Thursday, November 18, 2010

Depression, Discovery, Delight

Last weekend, while sitting in an autism conference listening to the latest research connecting motor deficits to ASD, I felt fear, sadness, depression.  This is why I don't go to these things, I thought.  What is the point?  Can any of this help my son?

We have been friends since high school.  I was in her wedding, she was in mine, we went to the same college and grad. school.  Yet, there are stark differences in our lives and how we interact with the world on a day to day basis.  One significant difference is my being home and my children being home with me, so that when anyone calls me on the phone and I'm home, the conversation is speckled with "Yes? No today isn't a t.v. day" and "Could I have a minute? What do I have in my hand?"  My being less than present is very trying for my girlfriend.  I have made up that this is why she doesn't call very much.  I understand how she feels.  I decide to be irritated whenever Isaiah is less than fully present with me too.

I hear that humans tend to avoid pain and move towards pleasure.
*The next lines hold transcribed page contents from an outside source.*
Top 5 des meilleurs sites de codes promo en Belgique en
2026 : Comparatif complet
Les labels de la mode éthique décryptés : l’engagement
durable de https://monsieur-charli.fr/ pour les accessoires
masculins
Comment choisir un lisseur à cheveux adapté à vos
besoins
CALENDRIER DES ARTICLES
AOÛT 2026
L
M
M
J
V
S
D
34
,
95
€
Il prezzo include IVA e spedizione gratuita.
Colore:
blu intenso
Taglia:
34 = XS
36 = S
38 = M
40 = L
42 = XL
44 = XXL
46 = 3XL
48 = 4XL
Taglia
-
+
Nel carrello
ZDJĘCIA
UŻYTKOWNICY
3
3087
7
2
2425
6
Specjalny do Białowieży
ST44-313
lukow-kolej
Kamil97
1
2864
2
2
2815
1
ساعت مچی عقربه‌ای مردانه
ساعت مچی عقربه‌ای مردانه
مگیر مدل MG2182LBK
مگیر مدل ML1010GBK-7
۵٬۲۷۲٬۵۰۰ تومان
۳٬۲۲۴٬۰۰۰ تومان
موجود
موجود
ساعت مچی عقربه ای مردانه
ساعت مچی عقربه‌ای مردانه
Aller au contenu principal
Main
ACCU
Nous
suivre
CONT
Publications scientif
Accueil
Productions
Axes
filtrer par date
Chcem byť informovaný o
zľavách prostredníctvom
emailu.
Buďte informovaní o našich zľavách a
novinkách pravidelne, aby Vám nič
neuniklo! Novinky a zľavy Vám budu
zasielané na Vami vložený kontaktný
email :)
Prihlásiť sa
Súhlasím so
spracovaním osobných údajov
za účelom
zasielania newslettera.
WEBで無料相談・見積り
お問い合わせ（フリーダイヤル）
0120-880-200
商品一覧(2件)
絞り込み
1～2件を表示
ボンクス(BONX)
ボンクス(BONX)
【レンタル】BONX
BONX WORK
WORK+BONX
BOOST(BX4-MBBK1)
Some say we all just avoid pain.  I remember reading once that physical pain appears to be three times as painful as it is in reality.  One third of the pain comes from our past  memory of feeling something similar.  Another third comes from our anticipation of how painful the pain will be.  With pain three times magnified, avoidance seems like a good strategy.

Yet, like any compensatory strategy, there is a trade-off.  What do we lose by avoiding the discomfort we feel?  It's like the epidural during labor.  There is delicious release from the pain, but then someone has to tell you when to push to deliver your baby.  You feel nothing.  We anesthetize ourselves, so we can neither do desirable or undesirable feelings.  Well, this isn't really true.  We end up feeling mostly undesirable feelings, but we keep the avoidance dance in place so we avoid really magnifying those feelings and looking at them.  Sooner or later, they leak out or just erupt out.

So I hated autism conferences, couldn't read autism periodicals, watch documentaries about autism.  My friend feels thoroughly discombobulated when having a conversation with me while my kids are around, so doesn't call.  I feel unloved when Isaiah is being less than present while I'm talking so I don't talk.

As I sat in the conference, some newer thought patterns came to my rescue.  Why do I feel sad?  I won't go into the whole exploration (it's 12:33 am and I have a new early bedtime of 1:00 am) but I realized that I felt the information at the conference was inaccessible to me.  I couldn't make much of it useful for my son.  Not only couldn't I make it useful, but I couldn't right now afford to be a client of one of these amazing researchers and doctors.  That was my new discovery, and it came with relief.  Just beginning to wrap my hands around the issue was much more grounding that the tenuous tiptoeing I had been doing forever.   I noticed the disconnect between my beliefs about Jaedon being able to get what I would want for him, and my beliefs about Simonne and Zachary getting what I would want for them.  I took the opportunity to explore that for myself and adopt some of those beliefs for Jay.  I'll write about that in more detail another time.

The thing is, it had been at least 6 years since I was at an autism conference, mostly because it was uncomfortable.  I'm not thinking that I should have gone before this.  I just don't think I would have asked the questions to myself about my discomfort had I not gone.

Avoiding discomfort is avoiding the questions that the discomfort can help us ask, which can help us unearth the reason for the discomfort and not be uncomfortable anymore. In fact, having diffused the discomfort, we can move on to just plain happy!  So instead of avoiding pain, what about diving into pain, with the belief that there is happiness on the other side?  In fact, since there is happiness on the other side, the very decision to dive into the discomfort brings happiness.  Discomfort is my friend because of how I engage it to create answers for myself!

I hope you take a moment today to be curious about everything you feel, everything you respond to, everything you are thinking about avoiding.  That little twinge of discomfort, explored, could open doors to an amazing sense of contentment and delight.

P.S. Please frame these thoughts around things/issues you think may be getting in the way of your having an ecstatic life experience. I feel some discomfort about bungie jumping, but at this time, that isn't something that is getting in the way of where I want to go so I'm not exploring that right now.